■ Problem to work on
Nothing but the lines below from the one that contains "right shoulder: (108, 271)" through the one that contains "right shoulder: (560, 532)" should be retyped, exactly and including both ends. Do not include pictures.

■ Given information
○ ○ ○ ○ ○
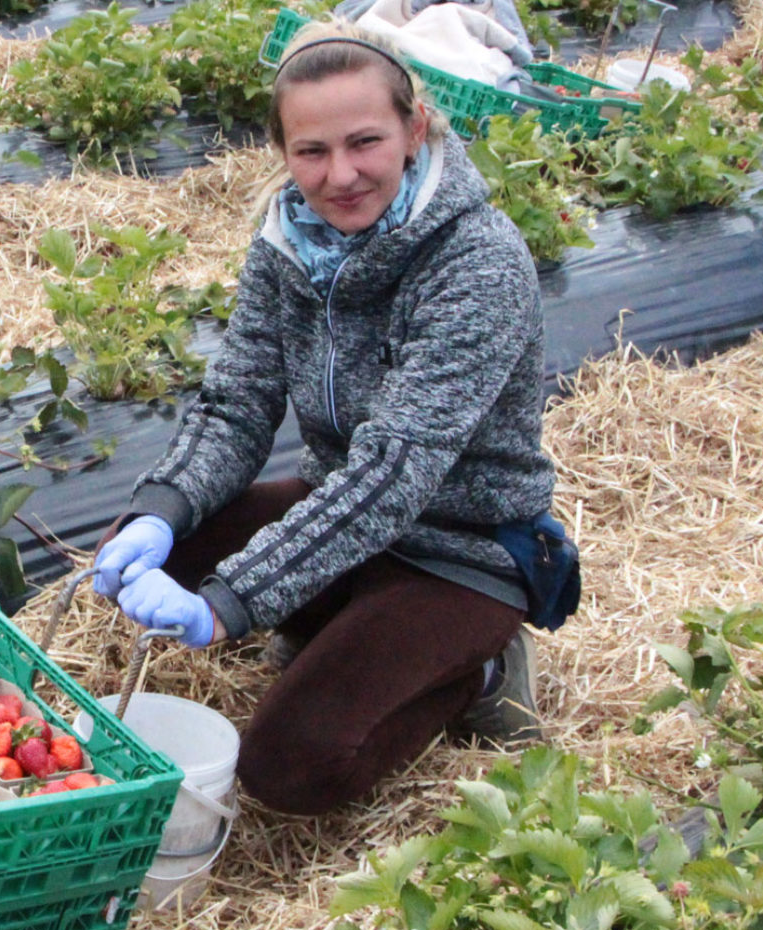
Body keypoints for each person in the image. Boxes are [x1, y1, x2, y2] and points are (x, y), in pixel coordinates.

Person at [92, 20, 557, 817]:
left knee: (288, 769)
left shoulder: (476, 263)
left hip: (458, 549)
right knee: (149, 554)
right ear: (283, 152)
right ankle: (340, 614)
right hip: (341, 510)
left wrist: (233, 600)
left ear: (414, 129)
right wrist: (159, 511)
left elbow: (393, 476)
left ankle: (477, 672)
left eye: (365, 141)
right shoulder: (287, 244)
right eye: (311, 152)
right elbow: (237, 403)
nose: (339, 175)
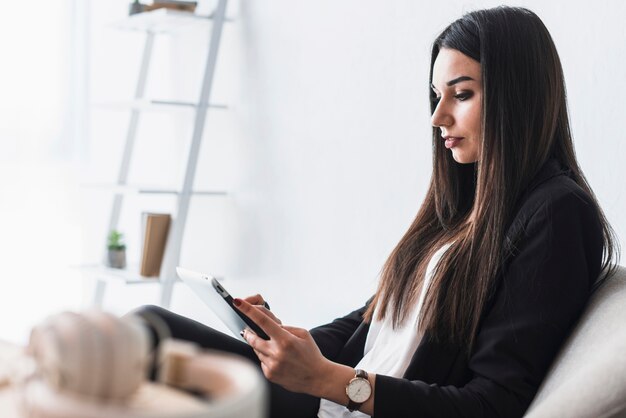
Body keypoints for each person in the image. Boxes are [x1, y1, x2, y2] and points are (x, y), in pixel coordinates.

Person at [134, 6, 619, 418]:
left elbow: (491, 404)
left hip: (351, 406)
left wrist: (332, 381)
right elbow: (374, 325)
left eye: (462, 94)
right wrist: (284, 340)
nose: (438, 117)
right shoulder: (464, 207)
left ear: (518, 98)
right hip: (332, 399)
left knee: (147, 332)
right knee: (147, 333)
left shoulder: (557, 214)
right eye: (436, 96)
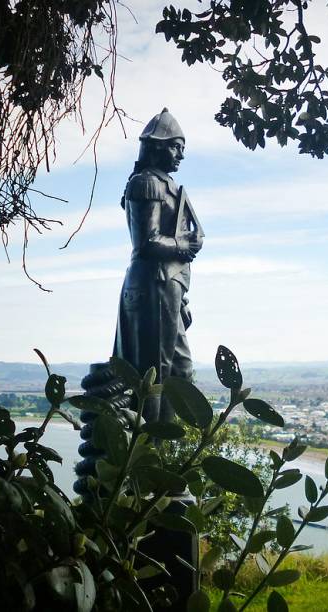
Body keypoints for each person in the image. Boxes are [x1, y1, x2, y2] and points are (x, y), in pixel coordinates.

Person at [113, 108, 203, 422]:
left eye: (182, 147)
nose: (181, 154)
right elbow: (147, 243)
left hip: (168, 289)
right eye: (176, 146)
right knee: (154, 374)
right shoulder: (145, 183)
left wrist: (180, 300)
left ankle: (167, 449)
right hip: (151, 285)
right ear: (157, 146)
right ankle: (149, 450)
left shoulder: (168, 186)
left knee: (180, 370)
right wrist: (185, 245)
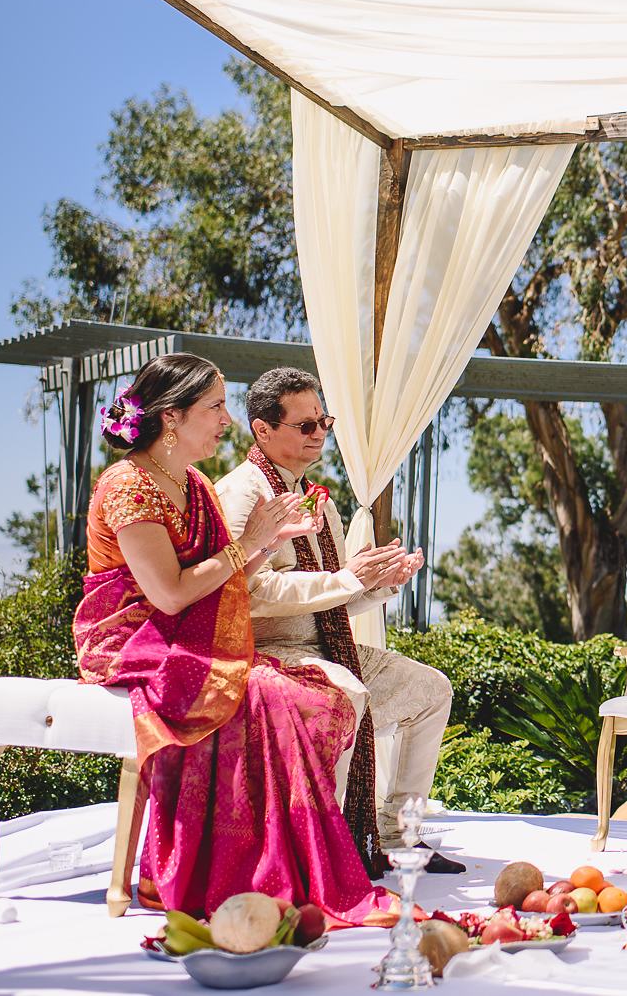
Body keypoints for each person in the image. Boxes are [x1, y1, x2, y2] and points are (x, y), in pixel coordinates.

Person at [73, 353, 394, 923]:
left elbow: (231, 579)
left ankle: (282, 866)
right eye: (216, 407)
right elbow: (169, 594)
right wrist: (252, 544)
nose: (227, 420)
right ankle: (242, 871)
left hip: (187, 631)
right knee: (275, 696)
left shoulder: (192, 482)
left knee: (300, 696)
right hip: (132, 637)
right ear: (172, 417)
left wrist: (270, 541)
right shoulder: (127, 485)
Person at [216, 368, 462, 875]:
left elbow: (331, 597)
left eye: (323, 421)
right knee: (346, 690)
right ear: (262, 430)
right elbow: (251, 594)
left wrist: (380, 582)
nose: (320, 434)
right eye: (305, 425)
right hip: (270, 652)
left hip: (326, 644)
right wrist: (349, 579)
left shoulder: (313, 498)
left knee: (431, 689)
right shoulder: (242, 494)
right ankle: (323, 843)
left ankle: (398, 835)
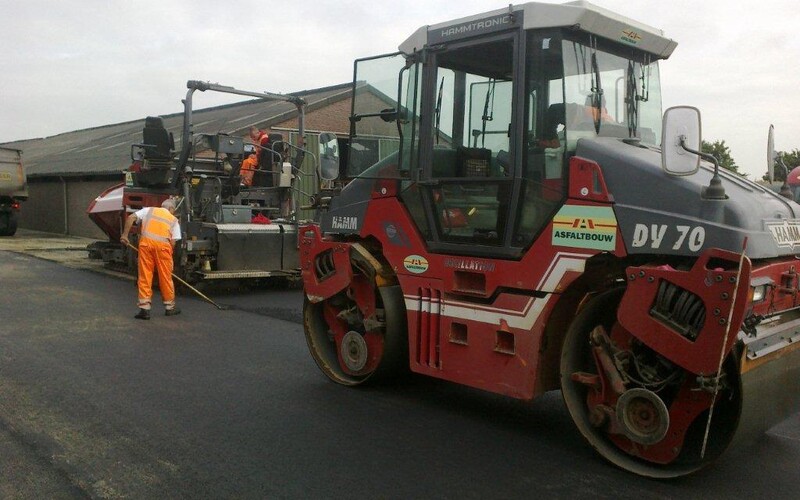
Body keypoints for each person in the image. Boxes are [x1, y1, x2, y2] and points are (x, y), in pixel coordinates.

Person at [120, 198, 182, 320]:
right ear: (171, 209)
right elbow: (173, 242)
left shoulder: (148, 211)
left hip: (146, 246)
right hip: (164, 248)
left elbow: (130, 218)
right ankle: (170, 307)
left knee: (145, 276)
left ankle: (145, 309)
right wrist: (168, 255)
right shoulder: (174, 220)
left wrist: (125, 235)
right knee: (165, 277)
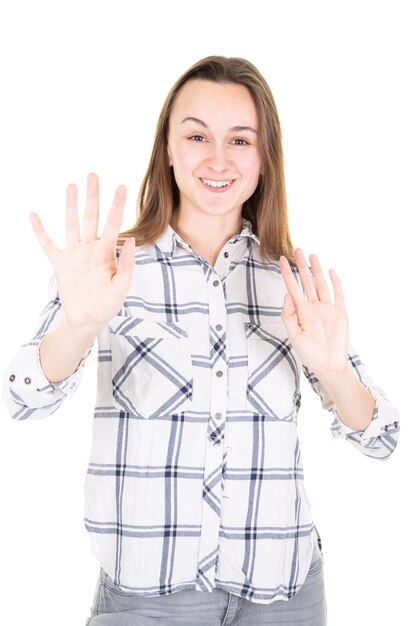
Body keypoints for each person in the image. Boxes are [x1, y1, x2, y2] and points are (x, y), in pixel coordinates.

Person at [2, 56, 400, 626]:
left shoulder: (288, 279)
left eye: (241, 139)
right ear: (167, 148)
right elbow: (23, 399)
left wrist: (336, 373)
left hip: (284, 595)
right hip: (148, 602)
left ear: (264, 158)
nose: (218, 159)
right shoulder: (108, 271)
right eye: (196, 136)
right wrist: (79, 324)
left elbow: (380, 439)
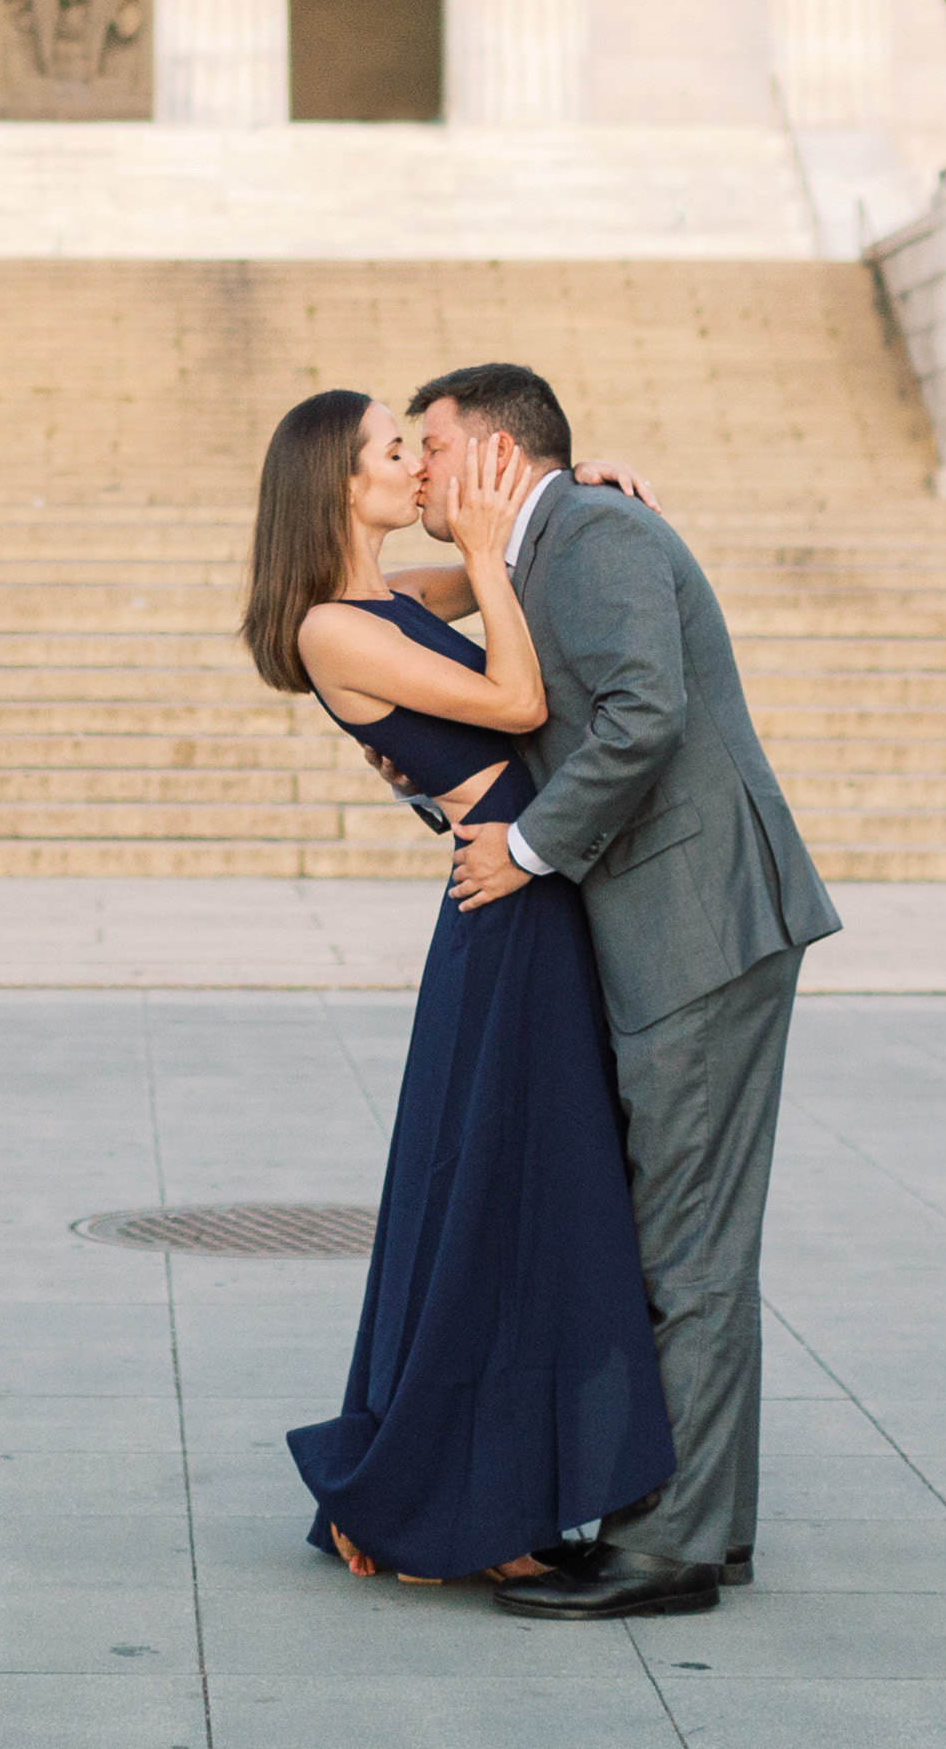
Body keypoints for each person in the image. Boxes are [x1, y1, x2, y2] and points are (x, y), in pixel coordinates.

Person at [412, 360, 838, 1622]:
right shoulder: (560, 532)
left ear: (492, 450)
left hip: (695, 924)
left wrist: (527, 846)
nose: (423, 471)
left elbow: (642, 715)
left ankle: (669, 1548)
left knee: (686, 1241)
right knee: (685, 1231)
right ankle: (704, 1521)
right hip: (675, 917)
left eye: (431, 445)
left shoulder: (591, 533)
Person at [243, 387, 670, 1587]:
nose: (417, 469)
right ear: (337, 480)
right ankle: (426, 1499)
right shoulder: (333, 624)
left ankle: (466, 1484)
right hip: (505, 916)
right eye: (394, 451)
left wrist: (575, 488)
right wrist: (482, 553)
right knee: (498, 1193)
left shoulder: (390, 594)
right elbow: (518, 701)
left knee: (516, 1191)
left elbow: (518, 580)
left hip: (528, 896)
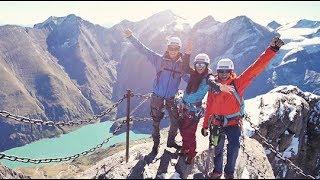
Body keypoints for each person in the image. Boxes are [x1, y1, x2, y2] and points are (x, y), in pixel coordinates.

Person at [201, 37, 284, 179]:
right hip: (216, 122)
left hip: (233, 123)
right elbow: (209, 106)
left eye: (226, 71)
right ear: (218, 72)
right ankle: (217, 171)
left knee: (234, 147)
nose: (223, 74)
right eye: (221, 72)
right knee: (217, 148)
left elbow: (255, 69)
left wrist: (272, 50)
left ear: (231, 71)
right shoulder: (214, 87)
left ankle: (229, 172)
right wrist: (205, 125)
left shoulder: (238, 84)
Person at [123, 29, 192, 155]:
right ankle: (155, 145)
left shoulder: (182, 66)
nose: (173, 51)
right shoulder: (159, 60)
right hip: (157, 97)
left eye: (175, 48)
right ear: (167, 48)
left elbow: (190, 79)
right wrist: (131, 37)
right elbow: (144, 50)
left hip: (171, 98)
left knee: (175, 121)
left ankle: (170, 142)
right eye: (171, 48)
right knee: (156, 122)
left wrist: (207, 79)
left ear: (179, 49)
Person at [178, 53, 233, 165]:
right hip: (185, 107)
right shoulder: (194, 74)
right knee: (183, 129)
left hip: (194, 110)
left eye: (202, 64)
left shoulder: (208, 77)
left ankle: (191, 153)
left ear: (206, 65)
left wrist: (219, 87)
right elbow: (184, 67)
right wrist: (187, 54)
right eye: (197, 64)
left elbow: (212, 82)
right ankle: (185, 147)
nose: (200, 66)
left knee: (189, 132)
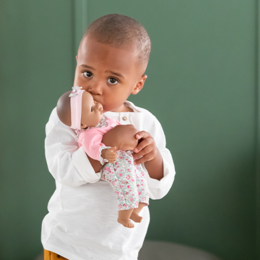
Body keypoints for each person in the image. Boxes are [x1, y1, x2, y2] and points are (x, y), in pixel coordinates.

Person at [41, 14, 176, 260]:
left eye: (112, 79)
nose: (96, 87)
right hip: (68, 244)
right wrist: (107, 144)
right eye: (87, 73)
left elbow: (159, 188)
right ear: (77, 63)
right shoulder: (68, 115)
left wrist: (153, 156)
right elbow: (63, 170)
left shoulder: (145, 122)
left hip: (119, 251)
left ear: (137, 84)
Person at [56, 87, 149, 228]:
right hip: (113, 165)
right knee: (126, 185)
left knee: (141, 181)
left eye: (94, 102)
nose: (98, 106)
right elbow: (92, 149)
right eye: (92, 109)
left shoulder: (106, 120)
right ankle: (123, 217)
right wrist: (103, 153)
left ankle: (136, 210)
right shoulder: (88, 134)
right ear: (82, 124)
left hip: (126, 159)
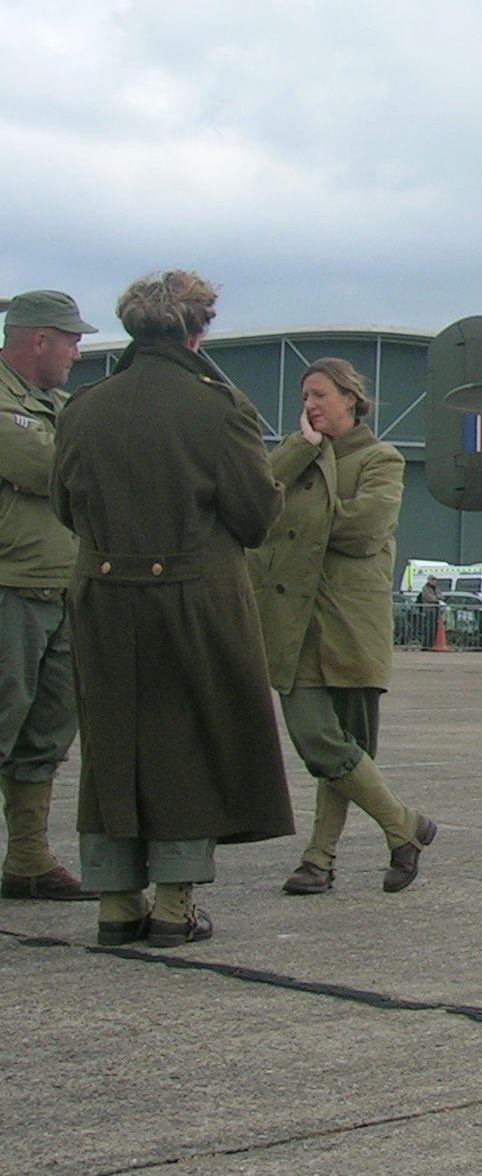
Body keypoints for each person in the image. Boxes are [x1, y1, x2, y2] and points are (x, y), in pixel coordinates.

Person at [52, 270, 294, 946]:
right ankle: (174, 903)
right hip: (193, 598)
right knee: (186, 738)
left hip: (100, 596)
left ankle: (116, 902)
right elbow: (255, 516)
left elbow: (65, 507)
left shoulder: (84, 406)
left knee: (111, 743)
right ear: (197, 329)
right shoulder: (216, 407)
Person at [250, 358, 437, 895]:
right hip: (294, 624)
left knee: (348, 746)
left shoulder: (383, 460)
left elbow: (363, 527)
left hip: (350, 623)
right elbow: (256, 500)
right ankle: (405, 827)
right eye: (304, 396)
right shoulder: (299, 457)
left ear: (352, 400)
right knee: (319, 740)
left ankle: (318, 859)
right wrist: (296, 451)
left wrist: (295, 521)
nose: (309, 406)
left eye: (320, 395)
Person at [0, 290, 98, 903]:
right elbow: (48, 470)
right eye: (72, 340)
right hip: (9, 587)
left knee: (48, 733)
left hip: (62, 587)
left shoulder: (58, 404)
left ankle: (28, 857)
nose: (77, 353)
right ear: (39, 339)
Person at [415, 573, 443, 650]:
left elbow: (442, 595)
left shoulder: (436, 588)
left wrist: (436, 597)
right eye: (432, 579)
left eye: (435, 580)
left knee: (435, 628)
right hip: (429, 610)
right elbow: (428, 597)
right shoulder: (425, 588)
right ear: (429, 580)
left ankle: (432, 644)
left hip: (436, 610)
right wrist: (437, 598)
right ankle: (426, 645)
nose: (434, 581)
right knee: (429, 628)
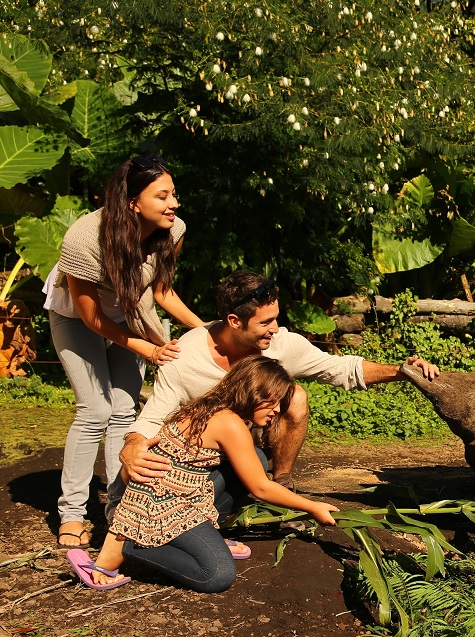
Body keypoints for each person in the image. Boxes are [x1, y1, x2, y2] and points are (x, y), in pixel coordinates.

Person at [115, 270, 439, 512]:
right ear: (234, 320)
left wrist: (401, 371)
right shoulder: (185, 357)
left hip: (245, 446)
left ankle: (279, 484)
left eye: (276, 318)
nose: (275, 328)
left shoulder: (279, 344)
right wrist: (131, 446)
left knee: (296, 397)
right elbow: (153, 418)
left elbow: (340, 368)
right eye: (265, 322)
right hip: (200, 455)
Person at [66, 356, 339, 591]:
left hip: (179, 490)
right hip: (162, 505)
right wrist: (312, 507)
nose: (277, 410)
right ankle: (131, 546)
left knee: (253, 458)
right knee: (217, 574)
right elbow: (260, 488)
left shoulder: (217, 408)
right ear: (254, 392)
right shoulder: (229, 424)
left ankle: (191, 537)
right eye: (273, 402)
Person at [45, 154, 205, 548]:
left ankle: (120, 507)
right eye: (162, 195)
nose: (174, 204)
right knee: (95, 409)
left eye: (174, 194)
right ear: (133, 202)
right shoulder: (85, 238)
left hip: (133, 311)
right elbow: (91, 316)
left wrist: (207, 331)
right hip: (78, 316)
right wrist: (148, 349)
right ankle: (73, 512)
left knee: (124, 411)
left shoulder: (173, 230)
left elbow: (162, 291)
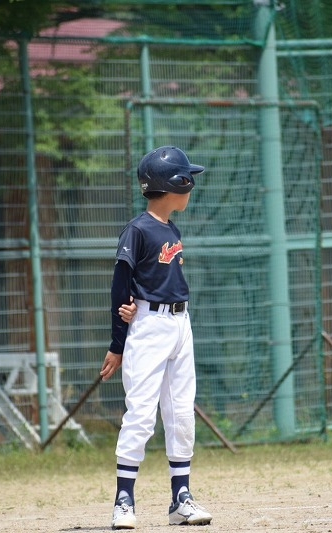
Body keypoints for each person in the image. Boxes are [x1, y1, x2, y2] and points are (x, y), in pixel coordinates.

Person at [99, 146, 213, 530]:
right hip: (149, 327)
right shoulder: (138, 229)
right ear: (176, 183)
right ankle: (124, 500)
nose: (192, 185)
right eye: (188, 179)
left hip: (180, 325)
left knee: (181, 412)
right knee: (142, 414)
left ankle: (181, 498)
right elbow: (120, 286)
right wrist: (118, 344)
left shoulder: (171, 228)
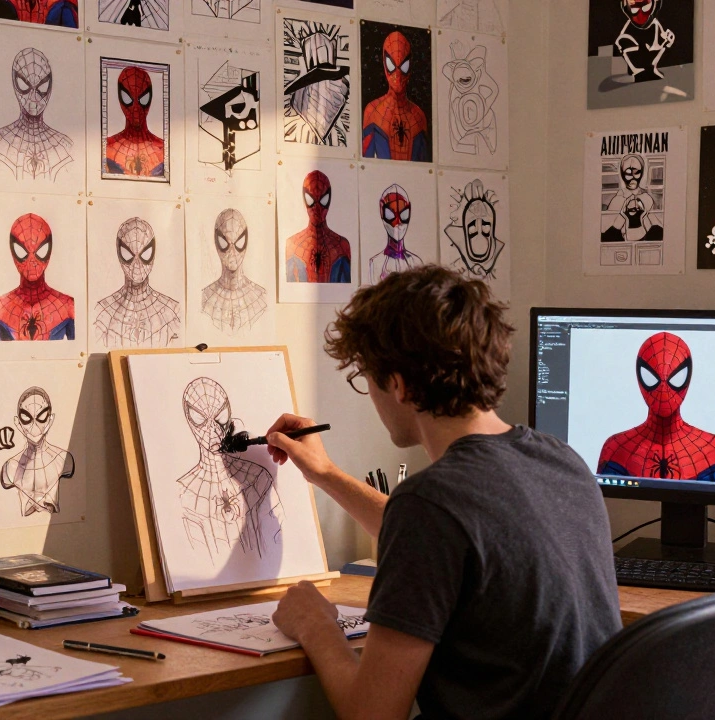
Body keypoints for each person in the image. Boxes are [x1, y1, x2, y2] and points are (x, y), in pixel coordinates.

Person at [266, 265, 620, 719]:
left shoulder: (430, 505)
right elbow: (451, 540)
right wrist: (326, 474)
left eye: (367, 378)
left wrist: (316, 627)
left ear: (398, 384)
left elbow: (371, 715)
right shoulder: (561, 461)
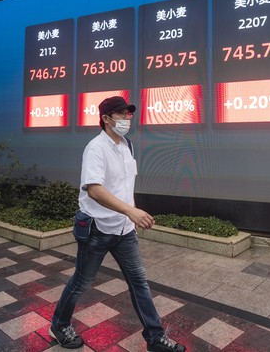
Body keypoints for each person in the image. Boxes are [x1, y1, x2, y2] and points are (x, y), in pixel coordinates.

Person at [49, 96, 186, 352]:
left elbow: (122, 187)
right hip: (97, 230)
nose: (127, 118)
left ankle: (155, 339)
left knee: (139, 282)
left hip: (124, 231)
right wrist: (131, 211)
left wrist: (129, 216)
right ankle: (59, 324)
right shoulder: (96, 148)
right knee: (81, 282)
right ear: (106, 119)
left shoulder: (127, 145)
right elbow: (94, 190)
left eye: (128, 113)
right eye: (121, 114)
○ ○ ○ ○ ○
■ Result
right shoulder: (108, 271)
right eye: (196, 136)
right wrist: (79, 324)
left elbow: (380, 439)
Body keypoints for each person in the image. Boxes are [x1, y1, x2, y2] and points are (x, y), in pixel coordinates.

Person at [412, 360, 838, 1622]:
right shoulder: (560, 532)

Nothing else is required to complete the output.